Office of Management and Budget Director Shaun Donovan testified on several successes his office has seen with IT efficiency and billions in savings in recent years, but a House appropriations subcommittee told him it’d be hard to grant his requested increase in IT spending for fiscal year 2016.
OMB asked for an extra $15 million in the president’s fiscal 2016 budget request, which would bring its total spending through its Information Technology Oversight and Reform, or ITOR, fund to $35 million.
“That’s a pretty big increase,” said Ander Crenshaw, the Republican chairman of the House Appropriations Subcommittee on Financial Services and General Government from Florida. “It might be difficult for us to maybe provide you those funds.”

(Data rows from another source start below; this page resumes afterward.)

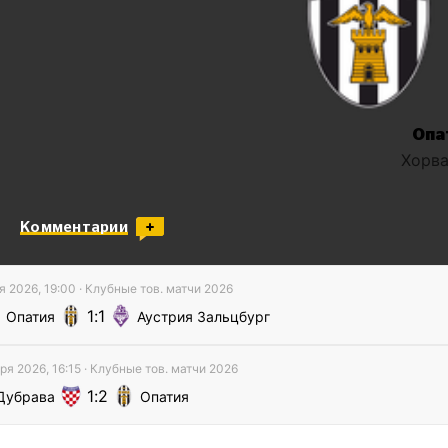
Опа
Хорва
Комментарии
я 2026, 19:00
·
Клубные тов. матчи
2026
1
1
Опатия
Аустрия Зальцбург
ря 2026, 16:15
·
Клубные тов. матчи
2026
1
2
Дубрава
Опатия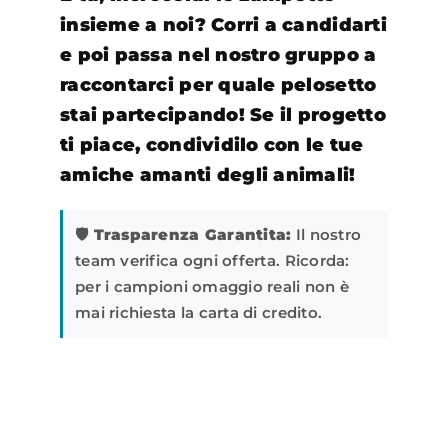
insieme a noi? Corri a candidarti
e poi passa nel nostro gruppo a
raccontarci per quale pelosetto
stai partecipando! Se il progetto
ti piace, condividilo con le tue
amiche amanti degli animali!
🛡️ Trasparenza Garantita:
Il nostro
team verifica ogni offerta. Ricorda:
per i campioni omaggio reali non è
mai richiesta la carta di credito.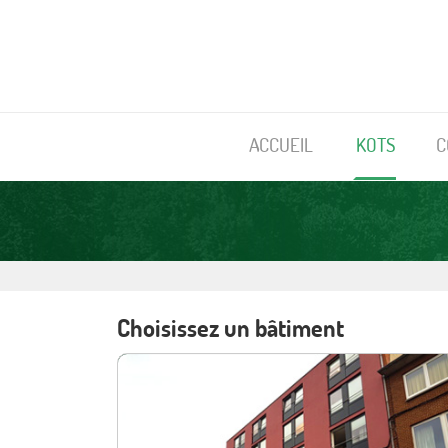
ACCUEIL
KOTS
C
Choisissez un bâtiment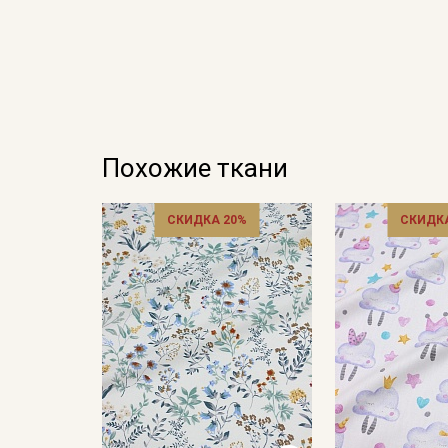
Похожие ткани
СКИДКА 20%
СКИДКА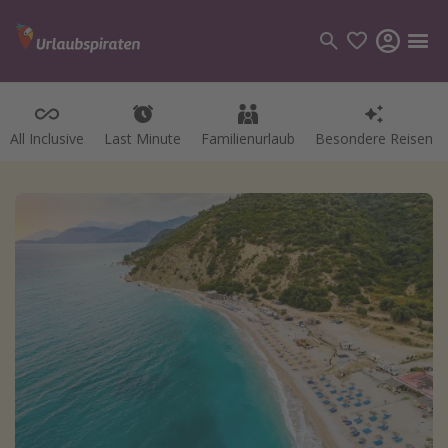
All Inclusive
Last Minute
Familienurlaub
Besondere Reisen
Kategorien
Flüge
Hotel
Pauschalreisen
Kreuzfahrten
Reiseziele
Alle Reiseziele
Bodensee Urlaub
Gozo Urlaub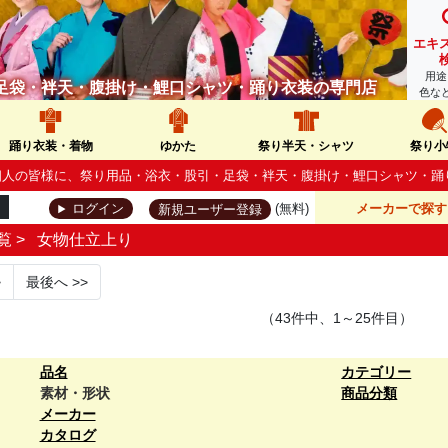
エキ
用途
足袋・袢天・腹掛け・鯉口シャツ・踊り衣装の専門店
色な
踊り衣装・着物
ゆかた
祭り半天・シャツ
祭り小
人・個人の皆様に、祭り用品・浴衣・股引・足袋・袢天・腹掛け・鯉口シャツ・
(無料)
メーカーで探す
ログイン
新規ユーザー登録
覧
>
女物仕立上り
>
最後へ
>>
（43件中、1～25件目）
品名
カテゴリー
素材・形状
商品分類
メーカー
カタログ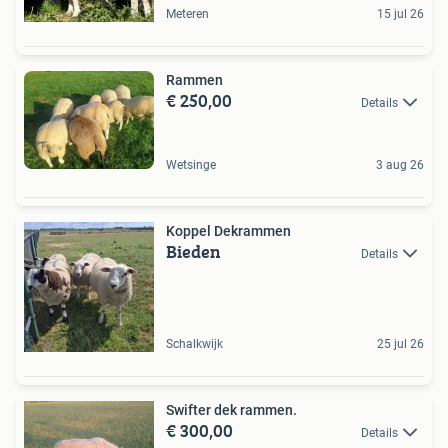
Meteren
15 jul 26
Rammen
€ 250,00
Details
Wetsinge
3 aug 26
Koppel Dekrammen
Bieden
Details
Schalkwijk
25 jul 26
Swifter dek rammen.
€ 300,00
Details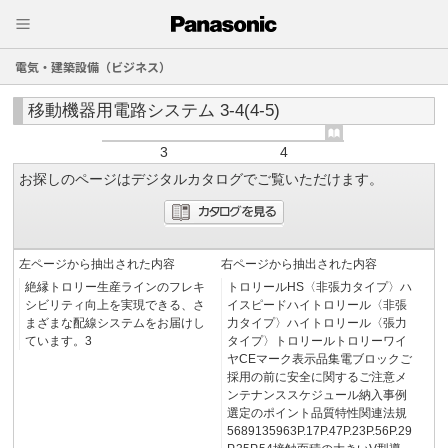
電気・建築設備（ビジネス）
移動機器用電路システム 3-4(4-5)
3
4
お探しのページはデジタルカタログでご覧いただけます。
左ページから抽出された内容
右ページから抽出された内容
絶縁トロリー生産ラインのフレキ
トロリールHS〈非張力タイプ〉ハ
シビリティ向上を実現できる、さ
イスピードハイトロリール〈非張
まざまな配線システムをお届けし
力タイプ〉ハイトロリール〈張力
ています。3
タイプ〉トロリールトロリーワイ
ヤCEマーク表示品集電ブロックご
採用の前に安全に関するご注意メ
ンテナンススケジュール納入事例
選定のポイント品質特性関連法規
5689135963P.17P.47P.23P.56P.29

“We think it’s justified because the early results from what we’ve been doing on ITOR had real positive impacts and much bigger cost savings. We think this could have a big, big impact on savings,” Donovan said, adding that contracting costs have started to come down for the first time in a decade. “We are making progress in those places.”
OMB hopes to devote a chunk of the potential budget to adding 71 new workers. Most of those hires would go toward the U.S. Digital Service team. Currently the ITOR funds 41 positions, Donovan said.
The director spoke highly of his office’s ability to recruit new talent that could expedite technology development with big savings. He pointed to a specific example within the Department of Veterans Affairs to demonstrate what “talented engineers from Google and Facebook and a range of other leading-edge technology companies” are doing in the federal government.
“Three engineers from the Digital Service went to work on the Veteran Employment Services [Office] and their technology at the VA,” Donovan said. “Within three months — a cost of $175,00 — they’d done work that the VA had expected to spend $25 million on over many years. And that’s just one small example of the way this kind of investment in the staff [who] are at the leading edge of technology could help not only improve government service to our veteran and many others but also to reduce costs over the long term.”
The subcommittee was worried about OMB’s ability to more than double the team in just a year with qualified candidates, but Donovan said the demand from this nongovernment community engineers and technologists couldn’t be passed up.
“We could show you a list of names at this point, the demand has surprised even us, which is why we felt we needed to jump on it,” he said.
OMB also hopes to devote a portion of its budget to better IT acquisition and management for the greater federal government through category management.
“Part of the problem is that we act too much right now like many, many different agencies as opposed to one federal government: the number of licenses we have on particular software products, the way that we buy our hardware,” he said. Consolidating IT is a popular tactic in the private sector and the United Kingdom, which is saving between 10 and 15 percent on IT acquisition costs by eliminating redundancies.
Some members of the subcommittee struggled to understand where federal IT stands — if it’s gotten any better compared to the private sector, and — if it has — can it keep the progress up? Donovan said many of OMB’s efforts, like PortfolioStat, have generated about $2.5 billion in savings and costs are continuing to drop.
“The good news here is that we have made progress with the investments we’ve made, but I will also say there’s a significant distance to go,” he said. “What we’ve seen is both the quality of the way government contracts and implements technology improving … At the same time we’re seeing costs are going down, really for the first time we’re starting to bend the cost curve.”